Abstract:
Telomeres protect chromosomal ends during cell replication. Cell division
shortens telomeres, causing senescence, differentiation, or necrosis and eventually aging.
Aging caused by telomeres shortening is linked to diabetes, hypertension, Alzheimer's,
and cancer. Therefore, activating hTERT (human telomerase reverse transcriptase),
which lengthens telomeres, or boosting telomerase component expression can repair
degeneration and postpone or reverse aging but the hyper activated hTERT promotes cell
proliferation or cancer. hTERT mediated cell proliferation and p53 mediated cell
apoptosis is critical in determining the cell fate. In order to reverse the aging effects of
telomere shortening and keep cell proliferation under control, activities of hTERT and
p53 must be kept within a normal range. A biological regulatory network (BRN) has been
constructed and describe the dual role of Sp1 that activates both hTERT and p53.

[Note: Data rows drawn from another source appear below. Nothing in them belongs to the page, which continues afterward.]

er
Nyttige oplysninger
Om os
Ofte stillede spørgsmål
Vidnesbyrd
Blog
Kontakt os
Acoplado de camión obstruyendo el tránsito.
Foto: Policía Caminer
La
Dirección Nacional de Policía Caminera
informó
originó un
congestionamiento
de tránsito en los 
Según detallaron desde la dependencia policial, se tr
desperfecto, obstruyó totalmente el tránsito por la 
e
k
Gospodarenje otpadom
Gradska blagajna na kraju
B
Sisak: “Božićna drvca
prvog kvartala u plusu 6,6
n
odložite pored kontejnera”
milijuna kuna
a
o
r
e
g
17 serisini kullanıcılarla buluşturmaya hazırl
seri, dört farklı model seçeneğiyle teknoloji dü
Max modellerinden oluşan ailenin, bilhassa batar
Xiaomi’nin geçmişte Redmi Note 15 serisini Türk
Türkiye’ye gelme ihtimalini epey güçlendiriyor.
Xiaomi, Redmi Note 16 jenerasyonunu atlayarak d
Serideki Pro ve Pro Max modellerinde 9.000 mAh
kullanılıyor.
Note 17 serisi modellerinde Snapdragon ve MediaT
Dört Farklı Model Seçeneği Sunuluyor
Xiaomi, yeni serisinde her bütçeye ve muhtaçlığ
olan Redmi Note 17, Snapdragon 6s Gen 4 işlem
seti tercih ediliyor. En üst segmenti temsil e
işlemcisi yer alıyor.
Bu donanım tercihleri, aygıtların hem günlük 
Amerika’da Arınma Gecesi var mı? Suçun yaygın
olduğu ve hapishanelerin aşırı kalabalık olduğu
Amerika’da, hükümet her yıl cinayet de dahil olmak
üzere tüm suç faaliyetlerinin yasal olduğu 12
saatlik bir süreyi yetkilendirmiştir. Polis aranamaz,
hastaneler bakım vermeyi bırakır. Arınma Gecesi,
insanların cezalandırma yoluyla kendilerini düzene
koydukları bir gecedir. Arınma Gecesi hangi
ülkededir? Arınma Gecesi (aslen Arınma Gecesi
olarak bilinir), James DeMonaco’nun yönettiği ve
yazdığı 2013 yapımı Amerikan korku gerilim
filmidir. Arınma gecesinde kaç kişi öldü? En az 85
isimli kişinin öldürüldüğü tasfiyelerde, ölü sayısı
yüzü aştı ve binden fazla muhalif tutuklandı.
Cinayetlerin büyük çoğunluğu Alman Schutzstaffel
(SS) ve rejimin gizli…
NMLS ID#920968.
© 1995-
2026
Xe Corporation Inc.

Moreover, the normal, moderately active and hyperactive states of Sp1 was related to the
normal, moderately active and hyperactive concentration gradients of hTERT and p53 for
the maintenance of normal cell proliferation and apoptosis. Furthermore, Protein-Protein
docking helped in elucidating the binding patterns of hTERT activators like c-Myc and
STAT3. Molecular dynamic simulations validated the stability of docked complex
binding patterns by RMSD, RMSF, and Radius of gyration. Additionally, the binding
site residues of hTERT Arg-224, Arg-293 and Arg-535 showed hydrogen bonding in c-
Myc-hTERT complex before and after MD simulation, whereas the interacting residues
Gly-35, Arg-63, Asp-147, Trp-203, Ser-206, Ser-227 and Ala-228 showed the stable
hydrogen bonding before and after MD simulation in STAT3-hTERT complex, Arg-208,
Arg-224 and Glu-533 formed the salt bridges in c-Myc-hTERT complex and Arg-63 and
Glu-209 showed salt bridges in STAT3-hTERT complex. Thus, the interaction profiles of
c-Myc-hTERT complex and STAT3-hTERT complex is identified as important for the
future design of artificial activators of hTERT, or to classify the peptides or monoclonal
antibodies of hTERT as activator or not-activator of hTERT by different machine
learning models on the basis of evaluation by these binding patterns.